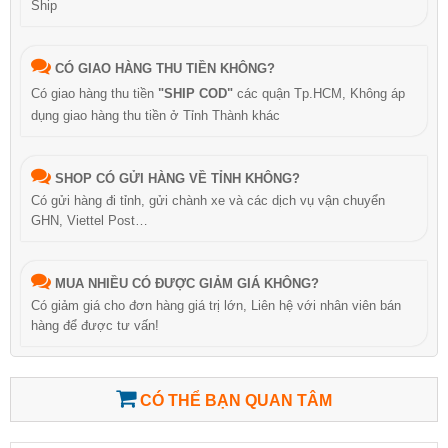
Ship
CÓ GIAO HÀNG THU TIỀN KHÔNG?
Có giao hàng thu tiền
"SHIP COD"
các quận Tp.HCM, Không áp
dụng giao hàng thu tiền ở Tỉnh Thành khác
SHOP CÓ GỬI HÀNG VỀ TỈNH KHÔNG?
Có gửi hàng đi tỉnh, gửi chành xe và các dịch vụ vận chuyển
GHN, Viettel Post…
MUA NHIỀU CÓ ĐƯỢC GIẢM GIÁ KHÔNG?
Có giảm giá cho đơn hàng giá trị lớn, Liên hệ với nhân viên bán
hàng để được tư vấn!
CÓ THỂ BẠN QUAN TÂM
#####
→ **Your objective**: Starting at the beginning of the records and ending with the line that contains "MUA NHIỀU CÓ ĐƯỢC GIẢM GIÁ KHÔNG?", give those lines again with "Tp.HCM" changed to "Thành phố Hồ Chí Minh" and nothing else altered. Leave the pictures out.

→ **Your solution**:
Ship
CÓ GIAO HÀNG THU TIỀN KHÔNG?
Có giao hàng thu tiền
"SHIP COD"
các quận Thành phố Hồ Chí Minh, Không áp
dụng giao hàng thu tiền ở Tỉnh Thành khác
SHOP CÓ GỬI HÀNG VỀ TỈNH KHÔNG?
Có gửi hàng đi tỉnh, gửi chành xe và các dịch vụ vận chuyển
GHN, Viettel Post…
MUA NHIỀU CÓ ĐƯỢC GIẢM GIÁ KHÔNG?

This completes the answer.